STUDY MATERIAL:
* * *

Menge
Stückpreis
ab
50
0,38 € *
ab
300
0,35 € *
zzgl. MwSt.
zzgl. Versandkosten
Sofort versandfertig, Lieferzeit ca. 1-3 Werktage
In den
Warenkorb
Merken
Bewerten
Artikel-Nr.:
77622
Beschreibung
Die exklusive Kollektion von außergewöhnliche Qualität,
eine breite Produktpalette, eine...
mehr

* * *

EXERCISE OBJECTIVE:
Substitute "bis" for every "ab" in the records and write them out again, leaving everything else unchanged.

TASK OUTPUT:
Menge
Stückpreis
bis
50
0,38 € *
bis
300
0,35 € *
zzgl. MwSt.
zzgl. Versandkosten
Sofort versandfertig, Lieferzeit ca. 1-3 Werktage
In den
Warenkorb
Merken
Bewerten
Artikel-Nr.:
77622
Beschreibung
Die exklusive Kollektion von außergewöhnliche Qualität,
eine breite Produktpalette, eine...
mehr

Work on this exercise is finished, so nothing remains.